● **Task to complete**: Reproduce the lines below verbatim, starting with the line that contains "TRADE/HISTORIC: TRADE/HISTORIC ->" and ending with the line that contains "co-production underline: none -> present", both included.

● **Supplied data**:
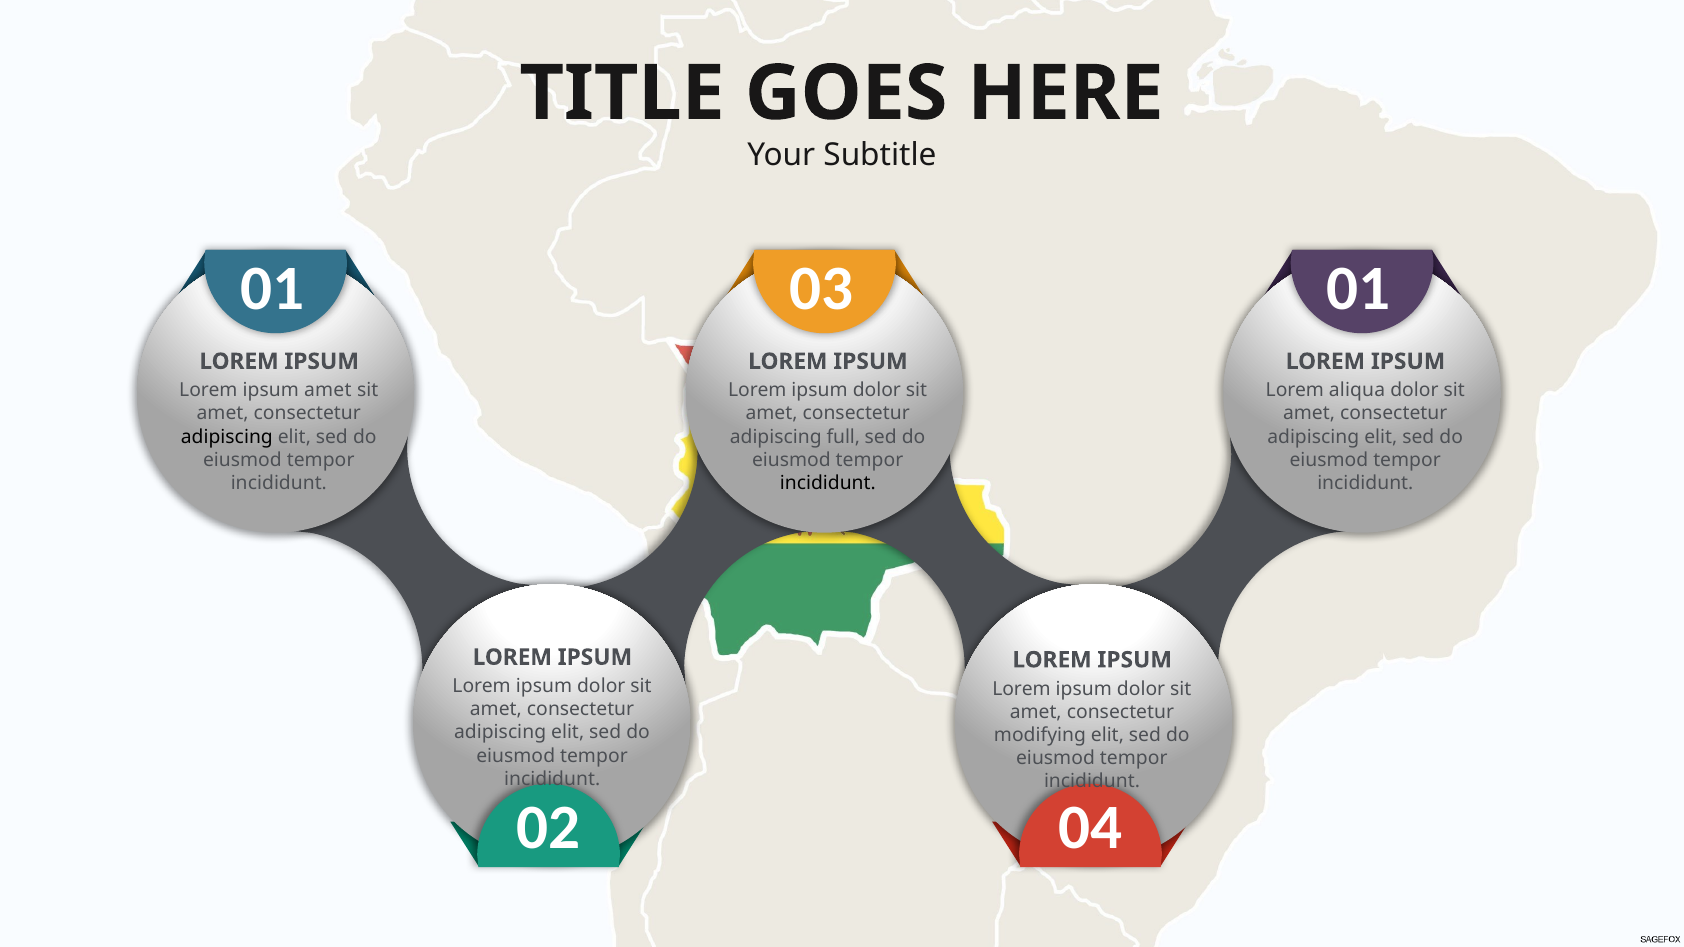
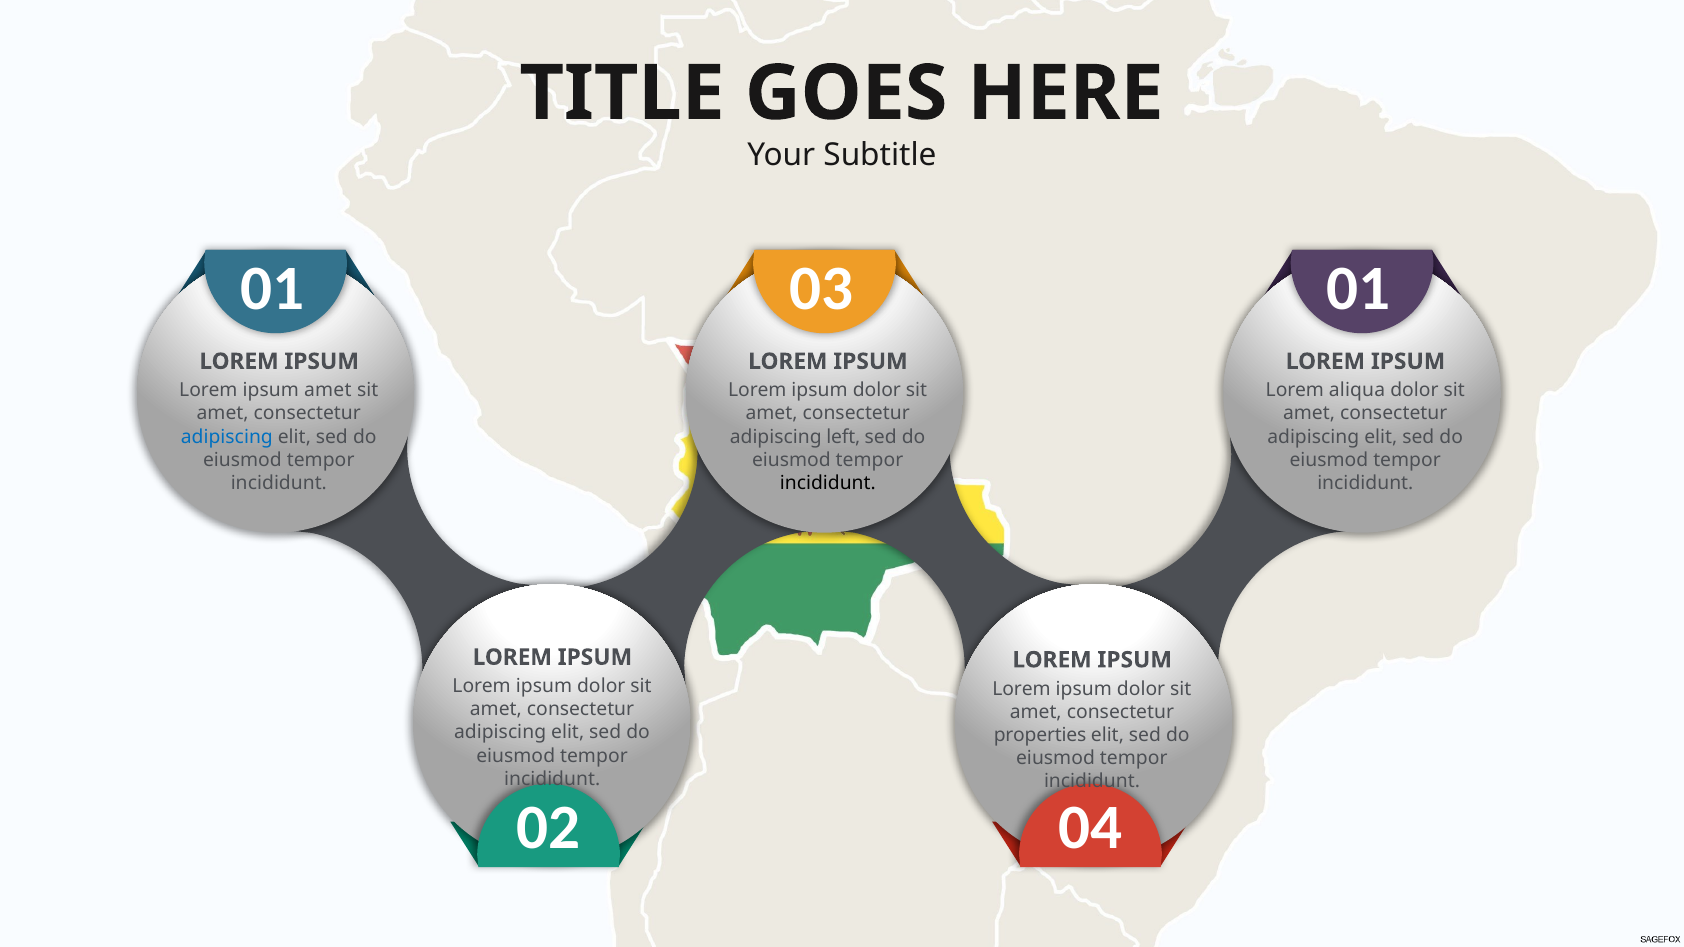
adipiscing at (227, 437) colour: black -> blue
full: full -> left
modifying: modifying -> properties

...

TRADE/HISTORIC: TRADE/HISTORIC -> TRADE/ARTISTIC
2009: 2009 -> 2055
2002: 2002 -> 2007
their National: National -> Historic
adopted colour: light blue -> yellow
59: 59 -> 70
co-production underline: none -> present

---

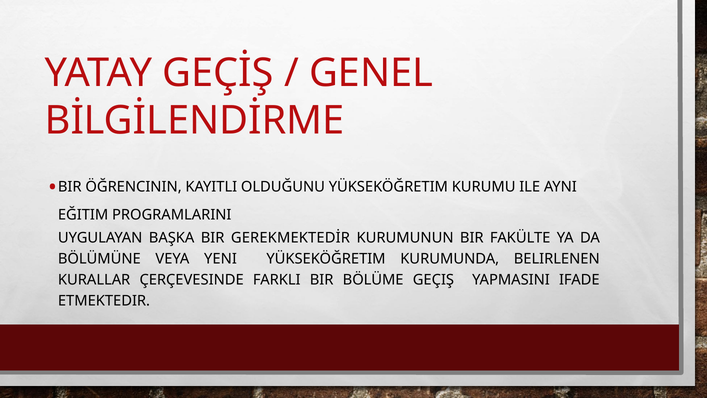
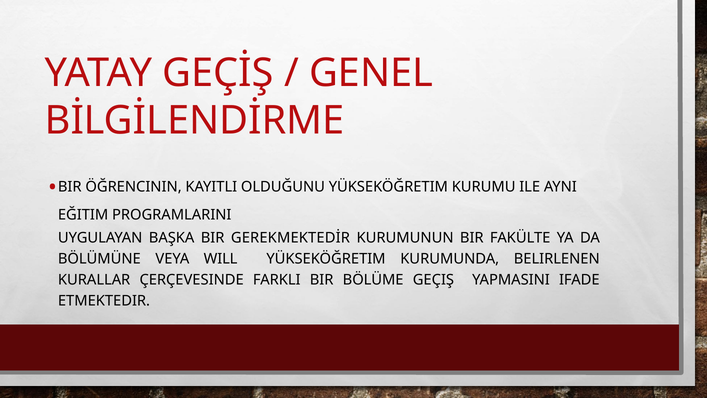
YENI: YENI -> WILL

● **Expected output**:
TRADE/HISTORIC: TRADE/HISTORIC -> TRADE/ARTISTIC
2009: 2009 -> 2055
2002: 2002 -> 2007
their National: National -> Historic
adopted colour: light blue -> yellow
59: 59 -> 70
co-production underline: none -> present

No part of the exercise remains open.